- Opening Delimiter -

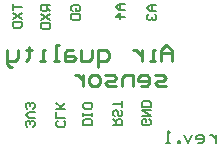
<source format=gbo>
G04 Layer_Color=32896*
%FSLAX25Y25*%
%MOIN*%
G70*
G01*
G75*
%ADD23C,0.00600*%
%ADD24C,0.01000*%
%ADD36C,0.00500*%
D23*
X97400Y8366D02*
Y5700D01*
Y7033D01*
X96734Y7699D01*
X96067Y8366D01*
X95401D01*
X91402Y5700D02*
X92735D01*
X93401Y6366D01*
Y7699D01*
X92735Y8366D01*
X91402D01*
X90736Y7699D01*
Y7033D01*
X93401D01*
X89403Y8366D02*
X88070Y5700D01*
X86737Y8366D01*
X85404Y5700D02*
Y6366D01*
X84737D01*
Y5700D01*
X85404D01*
X82072D02*
X80739D01*
X81405D01*
Y9699D01*
X82072Y9032D01*
D24*
X82500Y32833D02*
Y36498D01*
X80667Y38331D01*
X78834Y36498D01*
Y32833D01*
Y35582D01*
X82500D01*
X77002Y32833D02*
X75169D01*
X76085D01*
Y36498D01*
X77002D01*
X72420D02*
Y32833D01*
Y34666D01*
X71504Y35582D01*
X70587Y36498D01*
X69671D01*
X57758Y31000D02*
Y36498D01*
X60507D01*
X61423Y35582D01*
Y33749D01*
X60507Y32833D01*
X57758D01*
X55925Y36498D02*
Y33749D01*
X55009Y32833D01*
X52260D01*
Y36498D01*
X49511D02*
X47678D01*
X46762Y35582D01*
Y32833D01*
X49511D01*
X50427Y33749D01*
X49511Y34666D01*
X46762D01*
X44929Y32833D02*
X43096D01*
X44012D01*
Y38331D01*
X44929D01*
X40347Y32833D02*
X38514D01*
X39431D01*
Y36498D01*
X40347D01*
X34849Y37415D02*
Y36498D01*
X35765D01*
X33932D01*
X34849D01*
Y33749D01*
X33932Y32833D01*
X31183Y36498D02*
Y33749D01*
X30267Y32833D01*
X27518D01*
Y31916D01*
X28434Y31000D01*
X29351D01*
X27518Y32833D02*
Y36498D01*
X80500Y24500D02*
X77751D01*
X76834Y25416D01*
X77751Y26333D01*
X79584D01*
X80500Y27249D01*
X79584Y28166D01*
X76834D01*
X72253Y24500D02*
X74085D01*
X75002Y25416D01*
Y27249D01*
X74085Y28166D01*
X72253D01*
X71336Y27249D01*
Y26333D01*
X75002D01*
X69504Y24500D02*
Y28166D01*
X66754D01*
X65838Y27249D01*
Y24500D01*
X64005D02*
X61256D01*
X60340Y25416D01*
X61256Y26333D01*
X63089D01*
X64005Y27249D01*
X63089Y28166D01*
X60340D01*
X57591Y24500D02*
X55758D01*
X54842Y25416D01*
Y27249D01*
X55758Y28166D01*
X57591D01*
X58507Y27249D01*
Y25416D01*
X57591Y24500D01*
X53009Y28166D02*
Y24500D01*
Y26333D01*
X52092Y27249D01*
X51176Y28166D01*
X50260D01*
D36*
X74999Y13499D02*
X75499Y13000D01*
Y12000D01*
X74999Y11500D01*
X73000D01*
X72500Y12000D01*
Y13000D01*
X73000Y13499D01*
X74000D01*
Y12500D01*
X72500Y14499D02*
X75499D01*
X72500Y16498D01*
X75499D01*
Y17498D02*
X72500D01*
Y18998D01*
X73000Y19497D01*
X74999D01*
X75499Y18998D01*
Y17498D01*
X77300Y51500D02*
X75301D01*
X74301Y50500D01*
X75301Y49501D01*
X77300D01*
X75801D01*
Y51500D01*
X74801Y48501D02*
X74301Y48001D01*
Y47001D01*
X74801Y46502D01*
X75301D01*
X75801Y47001D01*
Y47501D01*
Y47001D01*
X76300Y46502D01*
X76800D01*
X77300Y47001D01*
Y48001D01*
X76800Y48501D01*
X66800Y52000D02*
X64801D01*
X63801Y51000D01*
X64801Y50001D01*
X66800D01*
X65301D01*
Y52000D01*
X66800Y47501D02*
X63801D01*
X65301Y49001D01*
Y47002D01*
X49501Y49501D02*
X49001Y50001D01*
Y51000D01*
X49501Y51500D01*
X51500D01*
X52000Y51000D01*
Y50001D01*
X51500Y49501D01*
X50501D01*
Y50500D01*
X49001Y48501D02*
X52000D01*
Y47001D01*
X51500Y46502D01*
X49501D01*
X49001Y47001D01*
Y48501D01*
X42000Y51500D02*
X39001D01*
Y50001D01*
X39501Y49501D01*
X40501D01*
X41000Y50001D01*
Y51500D01*
Y50500D02*
X42000Y49501D01*
X39001Y48501D02*
X42000Y46502D01*
X39001D02*
X42000Y48501D01*
X39001Y45502D02*
X42000D01*
Y44002D01*
X41500Y43503D01*
X39501D01*
X39001Y44002D01*
Y45502D01*
X29501Y52000D02*
Y50001D01*
Y51000D01*
X32500D01*
X29501Y49001D02*
X32500Y47002D01*
X29501D02*
X32500Y49001D01*
X29501Y46002D02*
X32500D01*
Y44502D01*
X32000Y44003D01*
X30001D01*
X29501Y44502D01*
Y46002D01*
X36299Y11000D02*
X36799Y11500D01*
Y12500D01*
X36299Y12999D01*
X35799D01*
X35300Y12500D01*
Y12000D01*
Y12500D01*
X34800Y12999D01*
X34300D01*
X33800Y12500D01*
Y11500D01*
X34300Y11000D01*
X36799Y13999D02*
X34800D01*
X33800Y14999D01*
X34800Y15998D01*
X36799D01*
X36299Y16998D02*
X36799Y17498D01*
Y18498D01*
X36299Y18997D01*
X35799D01*
X35300Y18498D01*
Y17998D01*
Y18498D01*
X34800Y18997D01*
X34300D01*
X33800Y18498D01*
Y17498D01*
X34300Y16998D01*
X46499Y12999D02*
X46999Y12500D01*
Y11500D01*
X46499Y11000D01*
X44500D01*
X44000Y11500D01*
Y12500D01*
X44500Y12999D01*
X46999Y13999D02*
X44000D01*
Y15998D01*
X46999Y16998D02*
X44000D01*
X45000D01*
X46999Y18997D01*
X45500Y17498D01*
X44000Y18997D01*
X55999Y11500D02*
X53000D01*
Y13000D01*
X53500Y13499D01*
X55499D01*
X55999Y13000D01*
Y11500D01*
Y14499D02*
Y15499D01*
Y14999D01*
X53000D01*
Y14499D01*
Y15499D01*
X55999Y18498D02*
Y17498D01*
X55499Y16998D01*
X53500D01*
X53000Y17498D01*
Y18498D01*
X53500Y18998D01*
X55499D01*
X55999Y18498D01*
X63000Y11500D02*
X65999D01*
Y13000D01*
X65499Y13499D01*
X64499D01*
X64000Y13000D01*
Y11500D01*
Y12500D02*
X63000Y13499D01*
X65499Y16498D02*
X65999Y15999D01*
Y14999D01*
X65499Y14499D01*
X64999D01*
X64499Y14999D01*
Y15999D01*
X64000Y16498D01*
X63500D01*
X63000Y15999D01*
Y14999D01*
X63500Y14499D01*
X65999Y17498D02*
Y19497D01*
Y18498D01*
X63000D01*
M02*

</source>
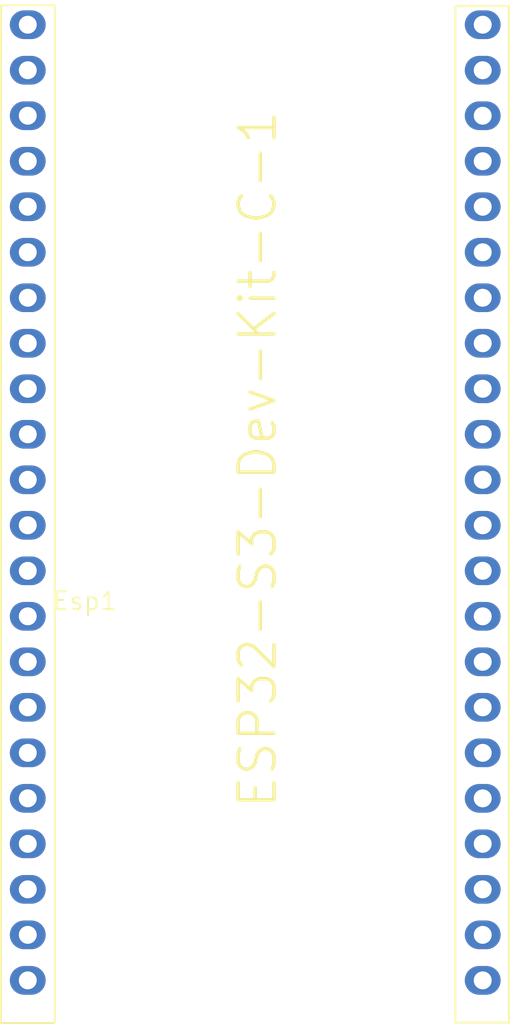
<source format=kicad_pcb>
(kicad_pcb
	(version 20241229)
	(generator "pcbnew")
	(generator_version "9.0")
	(general
		(thickness 1.6)
		(legacy_teardrops no)
	)
	(paper "A4")
	(layers
		(0 "F.Cu" signal)
		(2 "B.Cu" signal)
		(9 "F.Adhes" user "F.Adhesive")
		(11 "B.Adhes" user "B.Adhesive")
		(13 "F.Paste" user)
		(15 "B.Paste" user)
		(5 "F.SilkS" user "F.Silkscreen")
		(7 "B.SilkS" user "B.Silkscreen")
		(1 "F.Mask" user)
		(3 "B.Mask" user)
		(17 "Dwgs.User" user "User.Drawings")
		(19 "Cmts.User" user "User.Comments")
		(21 "Eco1.User" user "User.Eco1")
		(23 "Eco2.User" user "User.Eco2")
		(25 "Edge.Cuts" user)
		(27 "Margin" user)
		(31 "F.CrtYd" user "F.Courtyard")
		(29 "B.CrtYd" user "B.Courtyard")
		(35 "F.Fab" user)
		(33 "B.Fab" user)
		(39 "User.1" user)
		(41 "User.2" user)
		(43 "User.3" user)
		(45 "User.4" user)
	)
	(setup
		(pad_to_mask_clearance 0)
		(allow_soldermask_bridges_in_footprints no)
		(tenting front back)
		(pcbplotparams
			(layerselection 0x00000000_00000000_55555555_5755f5ff)
			(plot_on_all_layers_selection 0x00000000_00000000_00000000_00000000)
			(disableapertmacros no)
			(usegerberextensions no)
			(usegerberattributes yes)
			(usegerberadvancedattributes yes)
			(creategerberjobfile yes)
			(dashed_line_dash_ratio 12.000000)
			(dashed_line_gap_ratio 3.000000)
			(svgprecision 4)
			(plotframeref no)
			(mode 1)
			(useauxorigin no)
			(hpglpennumber 1)
			(hpglpenspeed 20)
			(hpglpendiameter 15.000000)
			(pdf_front_fp_property_popups yes)
			(pdf_back_fp_property_popups yes)
			(pdf_metadata yes)
			(pdf_single_document no)
			(dxfpolygonmode yes)
			(dxfimperialunits yes)
			(dxfusepcbnewfont yes)
			(psnegative no)
			(psa4output no)
			(plot_black_and_white yes)
			(sketchpadsonfab no)
			(plotpadnumbers no)
			(hidednponfab no)
			(sketchdnponfab yes)
			(crossoutdnponfab yes)
			(subtractmaskfromsilk no)
			(outputformat 1)
			(mirror no)
			(drillshape 1)
			(scaleselection 1)
			(outputdirectory "")
		)
	)
	(net 0 "")
	(net 1 "unconnected-(Esp1-5V0-Pad21)")
	(net 2 "unconnected-(Esp1-GPIO9-Pad15)")
	(net 3 "unconnected-(Esp1-GPIO4-Pad40)")
	(net 4 "unconnected-(Esp1-3V3-Pad1)")
	(net 5 "unconnected-(Esp1-GPIO4-Pad4)")
	(net 6 "unconnected-(Esp1-GPIO17-Pad10)")
	(net 7 "unconnected-(Esp1-RST-Pad25)")
	(net 8 "unconnected-(Esp1-GPIO5-Pad27)")
	(net 9 "unconnected-(Esp1-GPIO46-Pad14)")
	(net 10 "unconnected-(Esp1-3V3-Pad32)")
	(net 11 "unconnected-(Esp1-RST-Pad42)")
	(net 12 "unconnected-(Esp1-3V3-Pad24)")
	(net 13 "unconnected-(Esp1-GPIO4-Pad35)")
	(net 14 "unconnected-(Esp1-44-Pad43)")
	(net 15 "unconnected-(Esp1-GPIO12-Pad18)")
	(net 16 "unconnected-(Esp1-GPIO4-Pad36)")
	(net 17 "unconnected-(Esp1-GPIO4-Pad37)")
	(net 18 "unconnected-(Esp1-3V3-Pad23)")
	(net 19 "unconnected-(Esp1-GPIO4-Pad41)")
	(net 20 "unconnected-(Esp1-GPIO6-Pad6)")
	(net 21 "unconnected-(Esp1-GPIO18-Pad11)")
	(net 22 "unconnected-(Esp1-GPIO16-Pad9)")
	(net 23 "unconnected-(Esp1-Pad44)")
	(net 24 "unconnected-(Esp1-GPIO7-Pad7)")
	(net 25 "unconnected-(Esp1-GPIO15-Pad8)")
	(net 26 "unconnected-(Esp1-GPIO7-Pad29)")
	(net 27 "unconnected-(Esp1-GPIO4-Pad34)")
	(net 28 "unconnected-(Esp1-GPIO14-Pad20)")
	(net 29 "unconnected-(Esp1-GPIO6-Pad28)")
	(net 30 "unconnected-(Esp1-GPIO10-Pad16)")
	(net 31 "unconnected-(Esp1-3V3-Pad2)")
	(net 32 "unconnected-(Esp1-GPIO8-Pad12)")
	(net 33 "unconnected-(Esp1-GPIO4-Pad39)")
	(net 34 "unconnected-(Esp1-3V3-Pad33)")
	(net 35 "unconnected-(Esp1-GPIO11-Pad17)")
	(net 36 "unconnected-(Esp1-GPIO13-Pad19)")
	(net 37 "unconnected-(Esp1-RST-Pad3)")
	(net 38 "unconnected-(Esp1-GPIO415-Pad30)")
	(net 39 "unconnected-(Esp1-GPIO4-Pad26)")
	(net 40 "unconnected-(Esp1-GPIO4-Pad22)")
	(net 41 "unconnected-(Esp1-RST-Pad31)")
	(net 42 "unconnected-(Esp1-GPIO5-Pad5)")
	(net 43 "unconnected-(Esp1-GPIO3-Pad13)")
	(net 44 "unconnected-(Esp1-GPIO4-Pad38)")
	(footprint "Esp32-S3:Untitled_1" (layer "F.Cu") (at 127.07 77.65))
	(embedded_fonts no)
)

</source>
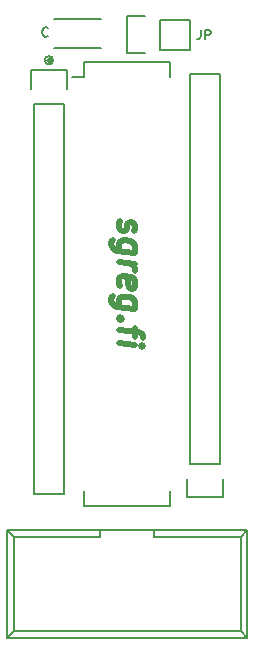
<source format=gto>
G04 #@! TF.FileFunction,Legend,Top*
%FSLAX46Y46*%
G04 Gerber Fmt 4.6, Leading zero omitted, Abs format (unit mm)*
G04 Created by KiCad (PCBNEW 4.0.2+e4-6225~38~ubuntu15.10.1-stable) date Thu 05 May 2016 06:03:02 PM EEST*
%MOMM*%
G01*
G04 APERTURE LIST*
%ADD10C,0.100000*%
%ADD11C,0.200000*%
%ADD12C,0.500000*%
%ADD13C,0.150000*%
G04 APERTURE END LIST*
D10*
D11*
X133159500Y-71247000D02*
G75*
G03X133159500Y-71247000I-63500J0D01*
G01*
X133237990Y-71247000D02*
G75*
G03X133237990Y-71247000I-141990J0D01*
G01*
X145954786Y-68649905D02*
X145954786Y-69221333D01*
X145916690Y-69335619D01*
X145840500Y-69411810D01*
X145726214Y-69449905D01*
X145650024Y-69449905D01*
X146335738Y-69449905D02*
X146335738Y-68649905D01*
X146640500Y-68649905D01*
X146716691Y-68688000D01*
X146754786Y-68726095D01*
X146792881Y-68802286D01*
X146792881Y-68916571D01*
X146754786Y-68992762D01*
X146716691Y-69030857D01*
X146640500Y-69068952D01*
X146335738Y-69068952D01*
X133275605Y-71247000D02*
G75*
G03X133275605Y-71247000I-179605J0D01*
G01*
X133455210Y-71247000D02*
G75*
G03X133455210Y-71247000I-359210J0D01*
G01*
X133026119Y-69183214D02*
X132988024Y-69221310D01*
X132873738Y-69259405D01*
X132797548Y-69259405D01*
X132683262Y-69221310D01*
X132607071Y-69145119D01*
X132568976Y-69068929D01*
X132530881Y-68916548D01*
X132530881Y-68802262D01*
X132568976Y-68649881D01*
X132607071Y-68573690D01*
X132683262Y-68497500D01*
X132797548Y-68459405D01*
X132873738Y-68459405D01*
X132988024Y-68497500D01*
X133026119Y-68535595D01*
D12*
X139144476Y-84830714D02*
X139049238Y-85009286D01*
X139049238Y-85390238D01*
X139144476Y-85592619D01*
X139334952Y-85711666D01*
X139430190Y-85723571D01*
X139620667Y-85652142D01*
X139715905Y-85473571D01*
X139715905Y-85187857D01*
X139811143Y-85009285D01*
X140001619Y-84937856D01*
X140096857Y-84949761D01*
X140287333Y-85068809D01*
X140382571Y-85271190D01*
X140382571Y-85556904D01*
X140287333Y-85735476D01*
X140382571Y-87556904D02*
X138763524Y-87354523D01*
X138573048Y-87235476D01*
X138477810Y-87128333D01*
X138382571Y-86925952D01*
X138382571Y-86640238D01*
X138477810Y-86461666D01*
X139144476Y-87402143D02*
X139049238Y-87199762D01*
X139049238Y-86818810D01*
X139144476Y-86640239D01*
X139239714Y-86556904D01*
X139430190Y-86485476D01*
X140001619Y-86556904D01*
X140192095Y-86675952D01*
X140287333Y-86783096D01*
X140382571Y-86985476D01*
X140382571Y-87366428D01*
X140287333Y-87545000D01*
X139049238Y-88342619D02*
X140382571Y-88509285D01*
X140001619Y-88461666D02*
X140192095Y-88580715D01*
X140287333Y-88687858D01*
X140382571Y-88890238D01*
X140382571Y-89080714D01*
X139144476Y-90354524D02*
X139049238Y-90152143D01*
X139049238Y-89771191D01*
X139144476Y-89592619D01*
X139334952Y-89521190D01*
X140096857Y-89616428D01*
X140287333Y-89735476D01*
X140382571Y-89937857D01*
X140382571Y-90318809D01*
X140287333Y-90497381D01*
X140096857Y-90568809D01*
X139906381Y-90545000D01*
X139715905Y-89568809D01*
X140382571Y-92318809D02*
X138763524Y-92116428D01*
X138573048Y-91997381D01*
X138477810Y-91890238D01*
X138382571Y-91687857D01*
X138382571Y-91402143D01*
X138477810Y-91223571D01*
X139144476Y-92164048D02*
X139049238Y-91961667D01*
X139049238Y-91580715D01*
X139144476Y-91402144D01*
X139239714Y-91318809D01*
X139430190Y-91247381D01*
X140001619Y-91318809D01*
X140192095Y-91437857D01*
X140287333Y-91545001D01*
X140382571Y-91747381D01*
X140382571Y-92128333D01*
X140287333Y-92306905D01*
X139239714Y-93128333D02*
X139144476Y-93211668D01*
X139049238Y-93104524D01*
X139144476Y-93021191D01*
X139239714Y-93128333D01*
X139049238Y-93104524D01*
X140382571Y-93937857D02*
X140382571Y-94699762D01*
X139049238Y-94056905D02*
X140763524Y-94271191D01*
X140954000Y-94390239D01*
X141049238Y-94592620D01*
X141049238Y-94783096D01*
X139049238Y-95199762D02*
X140382571Y-95366428D01*
X141049238Y-95449762D02*
X140954000Y-95342619D01*
X140858762Y-95425952D01*
X140954000Y-95533096D01*
X141049238Y-95449762D01*
X140858762Y-95425952D01*
D13*
X136025000Y-71365000D02*
X136025000Y-72635000D01*
X143375000Y-71365000D02*
X143375000Y-72635000D01*
X143375000Y-108975000D02*
X143375000Y-107705000D01*
X136025000Y-108975000D02*
X136025000Y-107705000D01*
X136025000Y-71365000D02*
X143375000Y-71365000D01*
X136025000Y-108975000D02*
X143375000Y-108975000D01*
X136025000Y-72635000D02*
X135090000Y-72635000D01*
X137529000Y-70211000D02*
X133529000Y-70211000D01*
X137529000Y-67711000D02*
X133529000Y-67711000D01*
X134366000Y-74930000D02*
X134366000Y-107950000D01*
X134366000Y-107950000D02*
X131826000Y-107950000D01*
X131826000Y-107950000D02*
X131826000Y-74930000D01*
X131546000Y-72110000D02*
X131546000Y-73660000D01*
X131826000Y-74930000D02*
X134366000Y-74930000D01*
X134646000Y-73660000D02*
X134646000Y-72110000D01*
X134646000Y-72110000D02*
X131546000Y-72110000D01*
X145034000Y-105410000D02*
X145034000Y-72390000D01*
X145034000Y-72390000D02*
X147574000Y-72390000D01*
X147574000Y-72390000D02*
X147574000Y-105410000D01*
X147854000Y-108230000D02*
X147854000Y-106680000D01*
X147574000Y-105410000D02*
X145034000Y-105410000D01*
X144754000Y-106680000D02*
X144754000Y-108230000D01*
X144754000Y-108230000D02*
X147854000Y-108230000D01*
X149860000Y-120120000D02*
X129540000Y-120120000D01*
X149320000Y-119570000D02*
X130100000Y-119570000D01*
X149860000Y-111020000D02*
X129540000Y-111020000D01*
X149320000Y-111570000D02*
X141950000Y-111570000D01*
X137450000Y-111570000D02*
X130100000Y-111570000D01*
X141950000Y-111570000D02*
X141950000Y-111020000D01*
X137450000Y-111570000D02*
X137450000Y-111020000D01*
X149860000Y-120120000D02*
X149860000Y-111020000D01*
X149320000Y-119570000D02*
X149320000Y-111570000D01*
X129540000Y-120120000D02*
X129540000Y-111020000D01*
X130100000Y-119570000D02*
X130100000Y-111570000D01*
X149860000Y-120120000D02*
X149320000Y-119570000D01*
X129540000Y-120120000D02*
X130100000Y-119570000D01*
X149860000Y-111020000D02*
X149320000Y-111570000D01*
X129540000Y-111020000D02*
X130100000Y-111570000D01*
X139674000Y-70638000D02*
X141224000Y-70638000D01*
X145034000Y-70358000D02*
X142494000Y-70358000D01*
X142494000Y-70358000D02*
X142494000Y-67818000D01*
X141224000Y-67538000D02*
X139674000Y-67538000D01*
X139674000Y-67538000D02*
X139674000Y-70638000D01*
X142494000Y-67818000D02*
X145034000Y-67818000D01*
X145034000Y-67818000D02*
X145034000Y-70358000D01*
M02*

</source>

- Closing Delimiter -

### ABOUT THIS TASK
Using the entries above, give back exactly the line containing "X145954786Y-69221333D01*", the line containing "X139334952Y-85711666D01*", and every line between them, and nothing else.

### SOLUTION FOR THIS TASK
X145954786Y-69221333D01*
X145916690Y-69335619D01*
X145840500Y-69411810D01*
X145726214Y-69449905D01*
X145650024Y-69449905D01*
X146335738Y-69449905D02*
X146335738Y-68649905D01*
X146640500Y-68649905D01*
X146716691Y-68688000D01*
X146754786Y-68726095D01*
X146792881Y-68802286D01*
X146792881Y-68916571D01*
X146754786Y-68992762D01*
X146716691Y-69030857D01*
X146640500Y-69068952D01*
X146335738Y-69068952D01*
X133275605Y-71247000D02*
G75*
G03X133275605Y-71247000I-179605J0D01*
G01*
X133455210Y-71247000D02*
G75*
G03X133455210Y-71247000I-359210J0D01*
G01*
X133026119Y-69183214D02*
X132988024Y-69221310D01*
X132873738Y-69259405D01*
X132797548Y-69259405D01*
X132683262Y-69221310D01*
X132607071Y-69145119D01*
X132568976Y-69068929D01*
X132530881Y-68916548D01*
X132530881Y-68802262D01*
X132568976Y-68649881D01*
X132607071Y-68573690D01*
X132683262Y-68497500D01*
X132797548Y-68459405D01*
X132873738Y-68459405D01*
X132988024Y-68497500D01*
X133026119Y-68535595D01*
D12*
X139144476Y-84830714D02*
X139049238Y-85009286D01*
X139049238Y-85390238D01*
X139144476Y-85592619D01*
X139334952Y-85711666D01*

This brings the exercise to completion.